Bu sene okuduğum en güzel kitaplardan biriydi. Kitap, kadın olmanın zorluğu, kadınların toplumlar içersinde lanetlenmiş ve erkekleri zehirleyen bir varlık olduğuna inanıldığı bir dünyada geçiyor. Aslında hayalgücü gibi gelmişti ama şu an yaşadığımız dünyanın da pek bir farkı olmadığını görüyoruz.
Bu toplumda yaşayan kızlar 16 yaşlarına geldiklerinde “Erdem Yılı” denilen bir yere gönderilerek 1 yıl boyunca orada kimsenin bilmediği, gidenlerin de olan olayları anlatmalarının yasak olduğu bir yere “sahip oldukları lanet ve sihirden arınmaları için”

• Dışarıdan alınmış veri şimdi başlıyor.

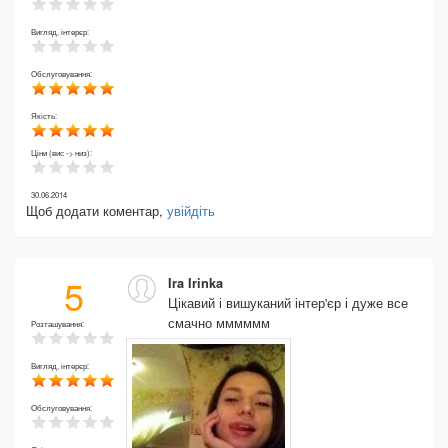
Вигляд, інтерєр:
Обслуговування:
Якість:
Ціни (вис -> низ):
30.06.2014
Щоб додати коментар,
увійдіть
5
Ira Irinka
Цікавий і вишуканий інтер'єр і дуже все
смачно мммммм
Розташування:
Вигляд, інтерєр:
Обслуговування:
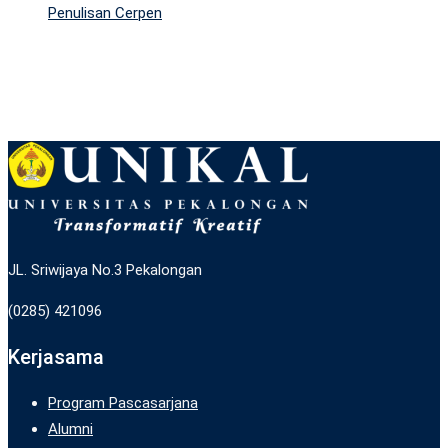
Penulisan Cerpen
JL. Sriwijaya No.3 Pekalongan
(0285) 421096
Kerjasama
Program Pascasarjana
Alumni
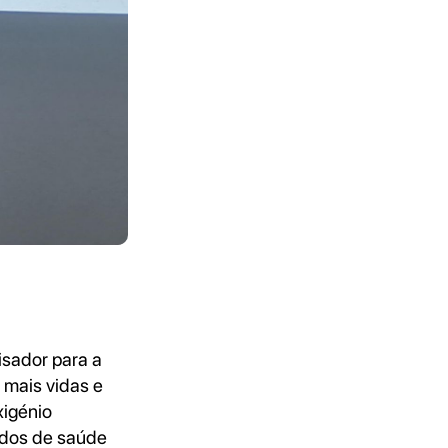
isador para a
 mais vidas e
xigénio
ados de saúde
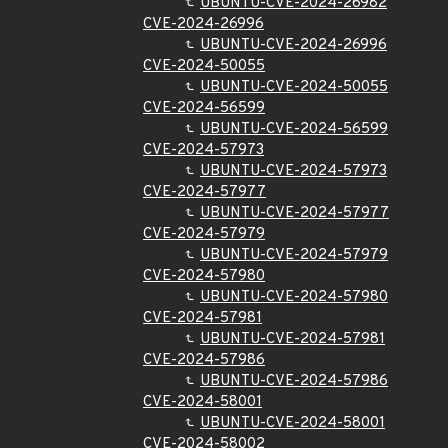
UBUNTU-CVE-2024-26982
CVE-2024-26996
UBUNTU-CVE-2024-26996
CVE-2024-50055
UBUNTU-CVE-2024-50055
CVE-2024-56599
UBUNTU-CVE-2024-56599
CVE-2024-57973
UBUNTU-CVE-2024-57973
CVE-2024-57977
UBUNTU-CVE-2024-57977
CVE-2024-57979
UBUNTU-CVE-2024-57979
CVE-2024-57980
UBUNTU-CVE-2024-57980
CVE-2024-57981
UBUNTU-CVE-2024-57981
CVE-2024-57986
UBUNTU-CVE-2024-57986
CVE-2024-58001
UBUNTU-CVE-2024-58001
CVE-2024-58002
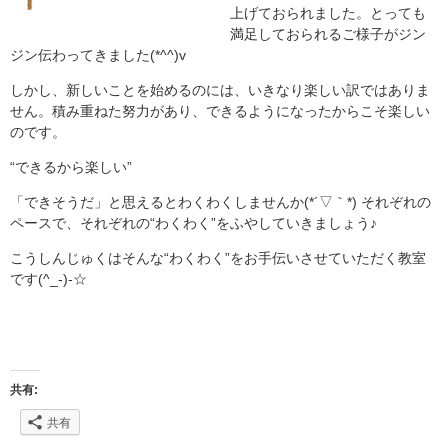
上げておられました。とっても
満足しておられるご様子がジン
ジン伝わってきました(*^^)v
しかし、新しいことを始めるのには、いきなり楽しい訳ではありま
せん。積み重ねた努力があり、できるようになったからこそ楽しい
のです。
“できるから楽しい”
「できそうだ」と思えるとわくわくしませんか(*´▽｀*) それぞれの
ペースで、それぞれの“わくわく”をふやしていきましょう♪
こうしんじゅくはそんな“わくわく”をお手伝いさせていただく教室
です(^_-)-☆
共有:
共有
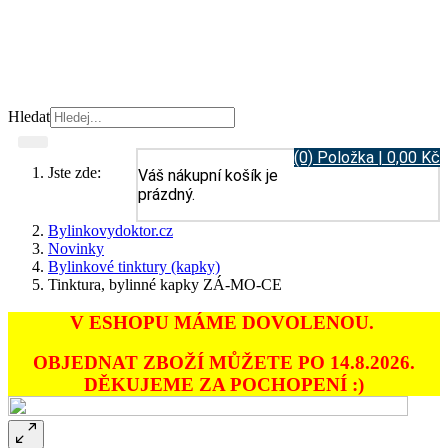
Hledat
(0) Položka | 0,00 Kč
Jste zde:
Váš nákupní košík je
prázdný.
Bylinkovydoktor.cz
Novinky
Bylinkové tinktury (kapky)
Tinktura, bylinné kapky ZÁ-MO-CE
V ESHOPU MÁME DOVOLENOU.
OBJEDNAT ZBOŽÍ MŮŽETE PO 14.8.2026.
DĚKUJEME ZA POCHOPENÍ :)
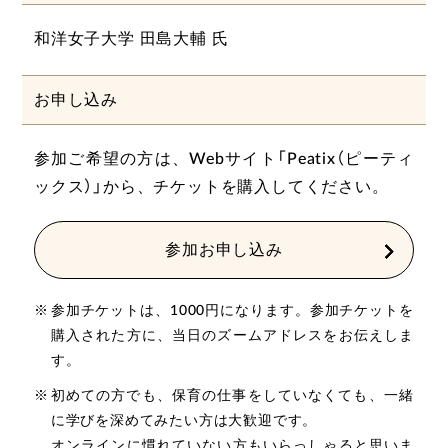
和洋女子大学 田島大輔 氏
お申し込み
参加ご希望の方は、Webサイト「Peatix（ピーティ
ックス）」から、チケットを購入してください。
参加お申し込み
参加チケットは、1000円になります。参加チケットを
購入された方に、当日のズームアドレスをお伝えしま
す。
初めての方でも、保育の仕事をしていなくても、一緒
に学びを深めてみたい方は大歓迎です。
オンラインに慣れていない方もいらっしゃると思いま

gönderiliyorlar. Fakat biz orada neler olduğunu baş karakterimiz Terelelli Tierney James’in ağzından okuyup öğreniyoruz
June'ın her mevsime göre olan pelerinin cebine diktiği tohumlar, annesinin öğütleri.. Sonra Ryker ile tanışması... Ah Ryker, Tierney hem senin için hem kendi için hemde kızı için bir çok şeyi değiştirmeye çalışacak ve değiştirecek de. Michael…her şeyi Tierney için yapmışsın, diğer kızların her şeyi kabul etmesi ve Tierney'in yanında olmaları mükemmeldi !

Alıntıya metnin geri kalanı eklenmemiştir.